When device groups are formed initially, there is a possibility of standard and BCV devices may have a previous pairing relationship with a device that does not belong to the device group. In that scenario, we can use commands to check the association.

1. Discover the symmetrix ; # symcfg discover

2. Get the symmetrix devices ; # symdev list -sid 0123

3. Get the relationship between standard and BCV ; # symbcv list -sid 0123

Setting up Device Groups

A device group can hold any of the three standard devices .

a) Regular ( non-RDF)

b) RDF1 ( source )

c) RDF2 ( target )

Although a BCV cannot be associated with more than one device group at a time, a BCV can be moved from one group to another without the regard for any device group type. However, the movement of standard devices between device groups is possible only if the source and destination groups are of the same type.

The following sequence creates a device group and adds devices to the group:

1. Create a device group named BCVGRP ; # symdg create BCVGRP -type regular

2. Add a standard device ( ex symm device name 080 ) to the device group BCVGRP on the symmetrix number 0123. A default logical name of the form DEV001 is assigned.

# symld -g BCVGRP -sid 0123 add dev 080

3. Associate a BCV ( symm device name 090 ) to the standard device. A default logical name of BCV001 is assigned.

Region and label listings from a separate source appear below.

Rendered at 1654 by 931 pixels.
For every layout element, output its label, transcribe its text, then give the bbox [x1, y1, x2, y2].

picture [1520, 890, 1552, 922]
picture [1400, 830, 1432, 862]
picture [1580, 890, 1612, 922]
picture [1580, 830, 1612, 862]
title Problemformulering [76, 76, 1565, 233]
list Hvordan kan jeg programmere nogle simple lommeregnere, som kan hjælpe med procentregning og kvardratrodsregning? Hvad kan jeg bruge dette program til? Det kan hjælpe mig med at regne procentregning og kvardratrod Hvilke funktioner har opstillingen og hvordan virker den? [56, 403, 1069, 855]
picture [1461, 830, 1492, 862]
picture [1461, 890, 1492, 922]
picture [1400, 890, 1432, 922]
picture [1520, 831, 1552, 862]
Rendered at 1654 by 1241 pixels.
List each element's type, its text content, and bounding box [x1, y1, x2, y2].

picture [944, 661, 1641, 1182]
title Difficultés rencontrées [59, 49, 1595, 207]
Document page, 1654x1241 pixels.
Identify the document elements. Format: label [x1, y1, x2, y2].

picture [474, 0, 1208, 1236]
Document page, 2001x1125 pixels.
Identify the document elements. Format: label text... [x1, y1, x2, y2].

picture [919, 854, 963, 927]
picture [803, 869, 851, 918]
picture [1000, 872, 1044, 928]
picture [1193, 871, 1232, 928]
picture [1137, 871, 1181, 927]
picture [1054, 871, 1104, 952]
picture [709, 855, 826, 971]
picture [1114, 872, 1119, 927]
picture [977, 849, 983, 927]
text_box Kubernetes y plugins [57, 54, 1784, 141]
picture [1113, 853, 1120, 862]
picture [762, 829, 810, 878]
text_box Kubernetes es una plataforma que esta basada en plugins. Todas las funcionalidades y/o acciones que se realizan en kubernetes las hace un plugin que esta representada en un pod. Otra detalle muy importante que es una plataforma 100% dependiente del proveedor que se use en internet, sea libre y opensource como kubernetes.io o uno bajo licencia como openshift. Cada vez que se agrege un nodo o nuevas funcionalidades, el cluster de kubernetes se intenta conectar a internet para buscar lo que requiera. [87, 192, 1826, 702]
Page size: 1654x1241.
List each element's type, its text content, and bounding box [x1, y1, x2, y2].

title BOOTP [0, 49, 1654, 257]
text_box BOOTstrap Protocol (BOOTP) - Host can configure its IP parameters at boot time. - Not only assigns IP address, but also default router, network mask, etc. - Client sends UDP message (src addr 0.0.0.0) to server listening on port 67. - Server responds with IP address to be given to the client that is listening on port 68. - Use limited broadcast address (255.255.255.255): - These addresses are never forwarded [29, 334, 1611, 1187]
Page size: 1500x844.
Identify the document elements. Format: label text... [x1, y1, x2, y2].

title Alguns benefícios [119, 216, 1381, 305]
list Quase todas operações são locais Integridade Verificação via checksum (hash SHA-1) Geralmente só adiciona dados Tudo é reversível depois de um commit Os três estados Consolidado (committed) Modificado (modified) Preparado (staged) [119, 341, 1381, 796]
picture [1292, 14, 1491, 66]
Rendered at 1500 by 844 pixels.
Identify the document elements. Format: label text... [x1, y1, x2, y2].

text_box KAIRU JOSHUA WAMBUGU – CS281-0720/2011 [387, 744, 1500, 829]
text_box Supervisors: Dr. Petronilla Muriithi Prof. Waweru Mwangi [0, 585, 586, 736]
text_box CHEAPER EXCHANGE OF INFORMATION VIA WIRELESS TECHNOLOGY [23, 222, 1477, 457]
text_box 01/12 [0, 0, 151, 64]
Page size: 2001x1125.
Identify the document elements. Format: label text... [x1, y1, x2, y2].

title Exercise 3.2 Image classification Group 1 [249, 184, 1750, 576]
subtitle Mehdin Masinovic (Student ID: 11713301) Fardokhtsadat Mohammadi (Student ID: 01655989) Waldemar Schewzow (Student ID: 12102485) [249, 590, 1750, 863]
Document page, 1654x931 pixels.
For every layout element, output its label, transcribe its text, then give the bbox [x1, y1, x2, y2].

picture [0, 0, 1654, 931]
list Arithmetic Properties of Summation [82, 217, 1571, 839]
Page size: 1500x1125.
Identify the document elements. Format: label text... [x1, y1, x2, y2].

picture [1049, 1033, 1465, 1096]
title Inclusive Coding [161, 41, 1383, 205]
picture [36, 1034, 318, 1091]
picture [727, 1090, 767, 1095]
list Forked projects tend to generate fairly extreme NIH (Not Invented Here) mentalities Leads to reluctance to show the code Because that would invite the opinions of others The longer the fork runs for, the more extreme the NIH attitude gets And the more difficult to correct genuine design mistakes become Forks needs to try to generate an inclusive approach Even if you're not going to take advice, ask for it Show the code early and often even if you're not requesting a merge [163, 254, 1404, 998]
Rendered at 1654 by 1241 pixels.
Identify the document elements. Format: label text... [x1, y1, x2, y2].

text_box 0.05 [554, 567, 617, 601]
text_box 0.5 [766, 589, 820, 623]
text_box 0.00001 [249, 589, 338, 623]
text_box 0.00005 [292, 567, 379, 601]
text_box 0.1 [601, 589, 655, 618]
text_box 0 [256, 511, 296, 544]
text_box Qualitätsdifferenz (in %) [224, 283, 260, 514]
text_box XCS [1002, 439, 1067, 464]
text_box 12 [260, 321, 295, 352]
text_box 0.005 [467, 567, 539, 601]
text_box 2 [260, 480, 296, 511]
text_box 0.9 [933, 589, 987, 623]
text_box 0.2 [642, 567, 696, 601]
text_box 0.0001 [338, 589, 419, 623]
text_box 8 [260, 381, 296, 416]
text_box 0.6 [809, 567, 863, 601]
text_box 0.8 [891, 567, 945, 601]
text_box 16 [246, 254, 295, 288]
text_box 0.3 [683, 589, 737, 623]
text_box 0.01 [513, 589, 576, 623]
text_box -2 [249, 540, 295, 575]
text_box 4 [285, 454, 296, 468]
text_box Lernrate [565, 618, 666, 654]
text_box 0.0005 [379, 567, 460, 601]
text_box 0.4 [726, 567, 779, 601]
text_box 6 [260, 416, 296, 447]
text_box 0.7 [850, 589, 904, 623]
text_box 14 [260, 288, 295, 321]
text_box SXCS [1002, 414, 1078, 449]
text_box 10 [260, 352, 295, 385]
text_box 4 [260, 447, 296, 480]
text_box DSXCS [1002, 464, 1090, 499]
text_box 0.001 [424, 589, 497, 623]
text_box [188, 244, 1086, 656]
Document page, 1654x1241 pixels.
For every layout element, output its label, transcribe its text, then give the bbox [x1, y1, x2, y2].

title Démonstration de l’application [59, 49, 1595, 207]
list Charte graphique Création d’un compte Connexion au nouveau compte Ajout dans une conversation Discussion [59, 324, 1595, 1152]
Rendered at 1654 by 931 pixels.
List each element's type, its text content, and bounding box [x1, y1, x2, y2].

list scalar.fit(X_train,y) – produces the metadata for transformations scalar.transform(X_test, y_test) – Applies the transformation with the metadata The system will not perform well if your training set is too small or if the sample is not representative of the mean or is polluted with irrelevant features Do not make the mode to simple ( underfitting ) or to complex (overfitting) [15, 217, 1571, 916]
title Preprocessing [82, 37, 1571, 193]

# symbcv -g BCVGRP -sid 0123 associate dev 090

With this we have created a device group of type Regular and have added Standard and BCV devices to the group. We shall now go ahead and create the pairs.

Creating BCV pairs

To assign a BCV as a mirror of a standard symmetrix device, we can use the following steps.

a) Establish a BCV pair explicitly;

# symmir -g BCVGRP -full establish DEV001 bcv ld BCV001

Here we are explicitly pairing DEV001 with BCV001. Use the -full option to copy the contents completly the very first time.

Once a pairing relationship has been created, Symmetrix keep a record of that relationship. One can alter that record only by performing a subsequent establish, restore or cancel operation.